* Task goal *
Exclude the images and repeat all remaining entries exactly.

--------------------------------------------------

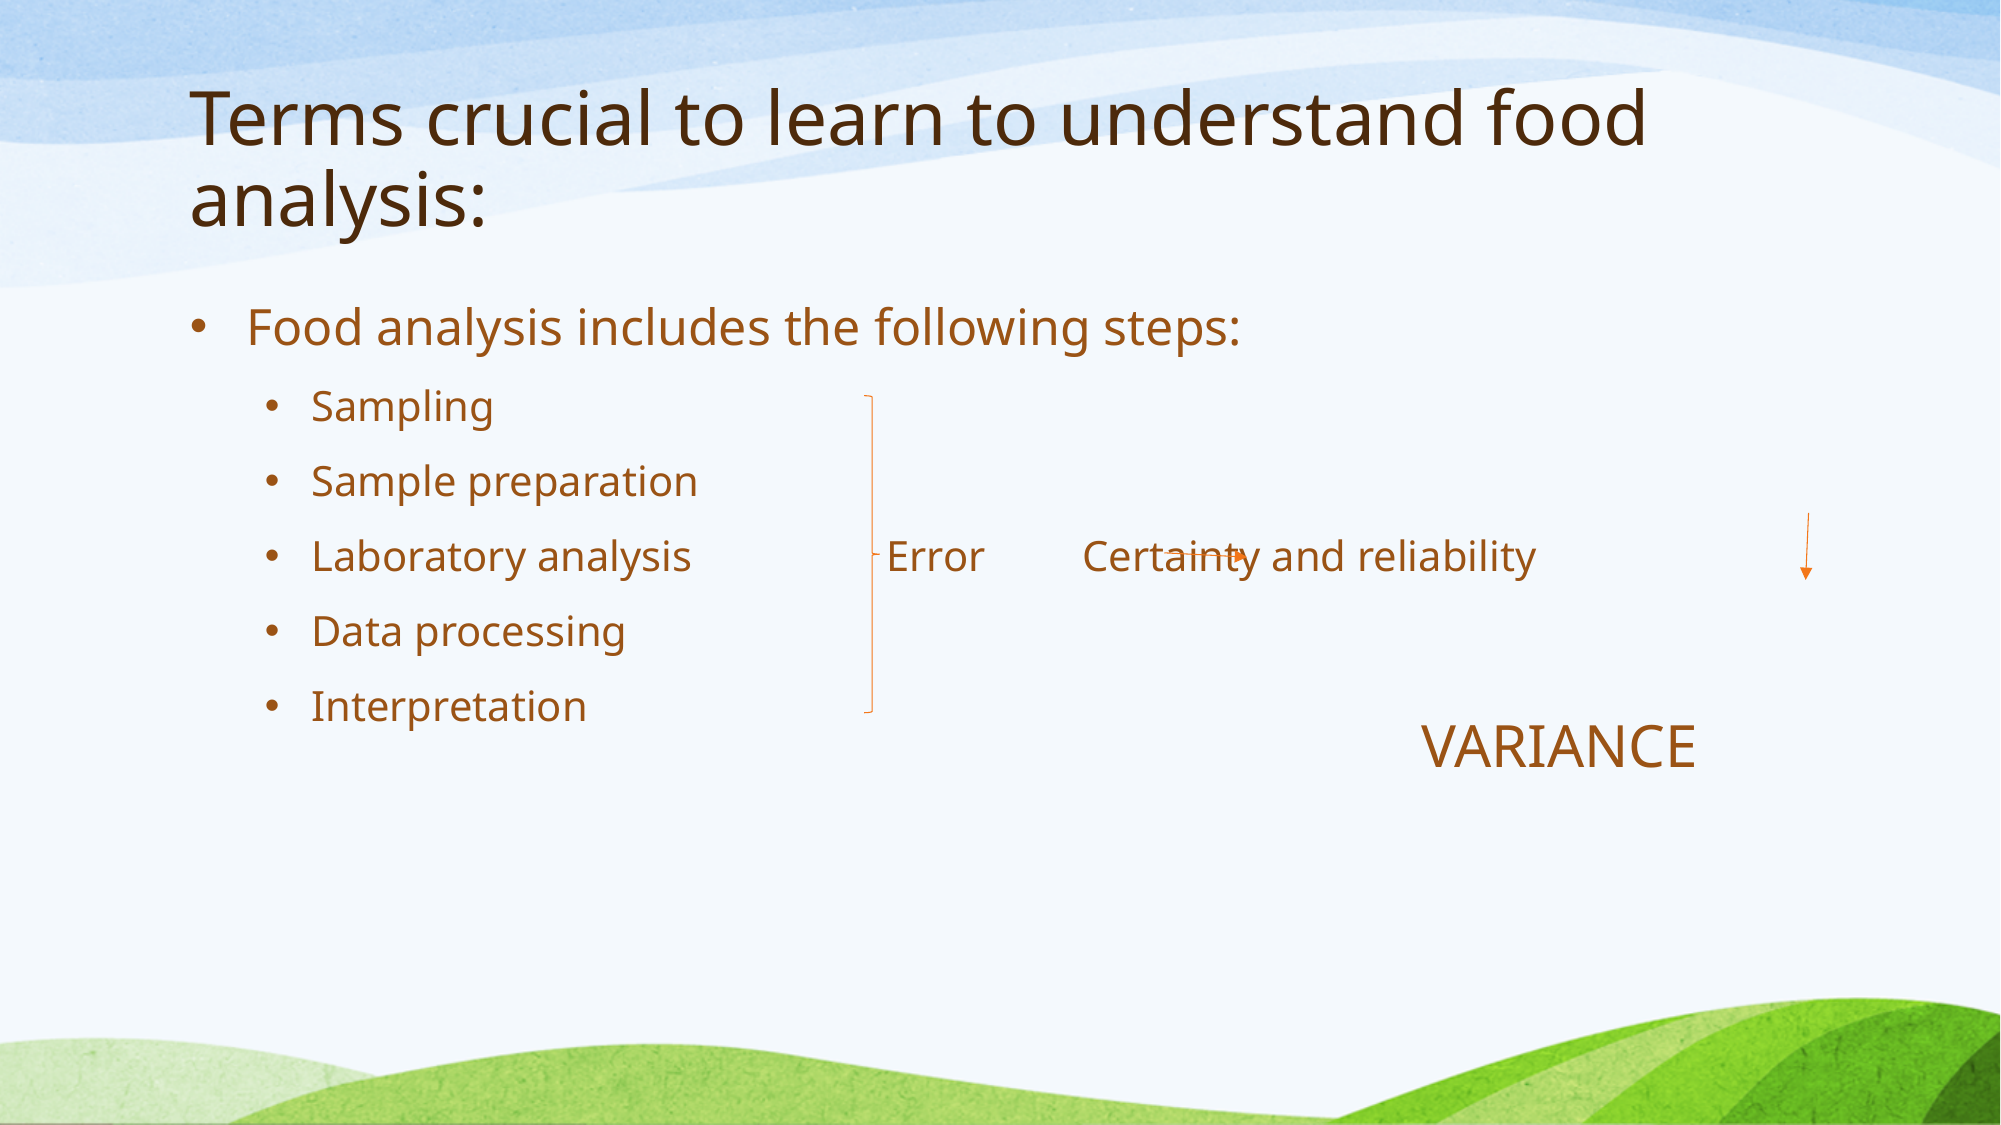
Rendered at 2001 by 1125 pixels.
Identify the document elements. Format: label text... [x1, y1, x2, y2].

text_box [864, 395, 880, 714]
picture [0, 0, 2001, 1125]
list Food analysis includes the following steps: Sampling Sample preparation Laboratory analysis Error Certainty and reliability Data processing Interpretation [174, 287, 1825, 982]
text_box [1164, 552, 1248, 558]
text_box VARIANCE [1407, 701, 1952, 787]
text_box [1805, 512, 1809, 580]
title Terms crucial to learn to understand food analysis: [174, 50, 1825, 250]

--------------------------------------------------

* Task response *
Rendered at 2001 by 1125 pixels.
Identify the document elements. Format: label text... [x1, y1, x2, y2].

text_box [864, 395, 880, 714]
picture [0, 0, 2001, 1125]
list Food analysis includes the following steps: Sampling Sample preparation Laboratory analysis Error Certainty and reliability Data processing Interpretation [174, 287, 1825, 982]
text_box [1164, 552, 1248, 558]
text_box VARIANCE [1407, 701, 1952, 787]
text_box [1805, 512, 1809, 580]
title Terms crucial to learn to understand food analysis: [174, 50, 1825, 250]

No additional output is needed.